Maker of equipment for semiconductor manufacturing, KLA Corporation (NASDAQ:KLAC) will be announcing earnings results tomorrow after market hours. Here's what to look for.
Last quarter KLA Corporation reported revenues of $2.35 billion, up 42.5% year on year, in line with analyst expectations. It was a mixed quarter for the company, with an exceptional revenue growth but an underwhelming revenue guidance for the next quarter.
Is KLA Corporation buy or sell heading into the earnings? Read our full analysis here, it's free.
This quarter analysts are expecting KLA Corporation's revenue to grow 22.1% year on year to $2.2 billion, slowing down from the 26.6% year-over-year increase in revenue the company had recorded in the same quarter last year. Adjusted earnings are expected to come in at $4.82 per share.
Majority of analysts covering the company have reconfirmed their estimates over the last thirty days, suggesting they are expecting the business to stay the course heading into the earnings. The company has a history of exceeding Wall St's expectations, beating revenue estimates every single time over the past two years on average by 2.4%.

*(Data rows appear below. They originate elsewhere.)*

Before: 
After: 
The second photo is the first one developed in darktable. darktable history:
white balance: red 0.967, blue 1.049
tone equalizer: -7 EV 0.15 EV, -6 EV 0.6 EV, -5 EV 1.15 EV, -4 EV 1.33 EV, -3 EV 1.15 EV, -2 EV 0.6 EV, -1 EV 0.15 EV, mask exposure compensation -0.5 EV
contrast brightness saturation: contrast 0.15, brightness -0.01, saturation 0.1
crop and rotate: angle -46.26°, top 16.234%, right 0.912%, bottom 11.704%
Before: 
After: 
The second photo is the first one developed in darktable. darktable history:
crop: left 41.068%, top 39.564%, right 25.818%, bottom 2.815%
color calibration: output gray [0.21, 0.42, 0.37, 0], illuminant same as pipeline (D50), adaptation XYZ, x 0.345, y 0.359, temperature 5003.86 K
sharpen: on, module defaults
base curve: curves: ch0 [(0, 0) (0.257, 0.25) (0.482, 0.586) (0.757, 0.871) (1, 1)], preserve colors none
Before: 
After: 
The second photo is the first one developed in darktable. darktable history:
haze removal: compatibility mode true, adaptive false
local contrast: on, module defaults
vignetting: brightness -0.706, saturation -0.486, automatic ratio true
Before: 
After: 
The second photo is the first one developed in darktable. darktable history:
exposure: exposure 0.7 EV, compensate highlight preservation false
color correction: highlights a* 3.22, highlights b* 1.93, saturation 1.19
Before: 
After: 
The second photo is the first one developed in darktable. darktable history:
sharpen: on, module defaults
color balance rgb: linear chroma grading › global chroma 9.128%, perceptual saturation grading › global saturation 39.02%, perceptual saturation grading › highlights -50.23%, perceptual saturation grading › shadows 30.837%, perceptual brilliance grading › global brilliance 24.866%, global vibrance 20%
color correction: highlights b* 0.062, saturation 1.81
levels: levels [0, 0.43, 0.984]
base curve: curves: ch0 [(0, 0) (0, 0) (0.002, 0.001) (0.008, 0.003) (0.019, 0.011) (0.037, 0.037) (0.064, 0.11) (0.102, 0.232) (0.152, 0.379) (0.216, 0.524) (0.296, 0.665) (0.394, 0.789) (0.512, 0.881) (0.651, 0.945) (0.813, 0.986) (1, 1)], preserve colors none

Looking at KLA Corporation's peers in the semiconductors segment, some of them have already reported Q1 earnings results, giving us a hint of what we can expect. Lam Research delivered top-line growth of 5.52% year on year, missing analyst estimates by 4.33%. The stock traded down 3.68% on the results. Read our full analysis of Lam Research's results here.
There has been a stampede out of high valuation technology stocks and semiconductors stocks have not been spared, with share price down on average 15.5% over the last month. KLA Corporation is down 14.3% during the same time, and is heading into the earnings with analyst price target of $440.0, compared to share price of $317.1.
One way to find opportunities in the market is to watch for generational shifts in the economy. Almost every company is slowly finding itself becoming a technology company and facing cybersecurity risks and as a result, the demand for cloud-native cybersecurity is skyrocketing. This company is leading a massive technological shift in the industry and with revenue growth of 70% year on year and best-in-class SaaS metrics it should definitely be on your radar.
The author has no position in any of the stocks mentioned.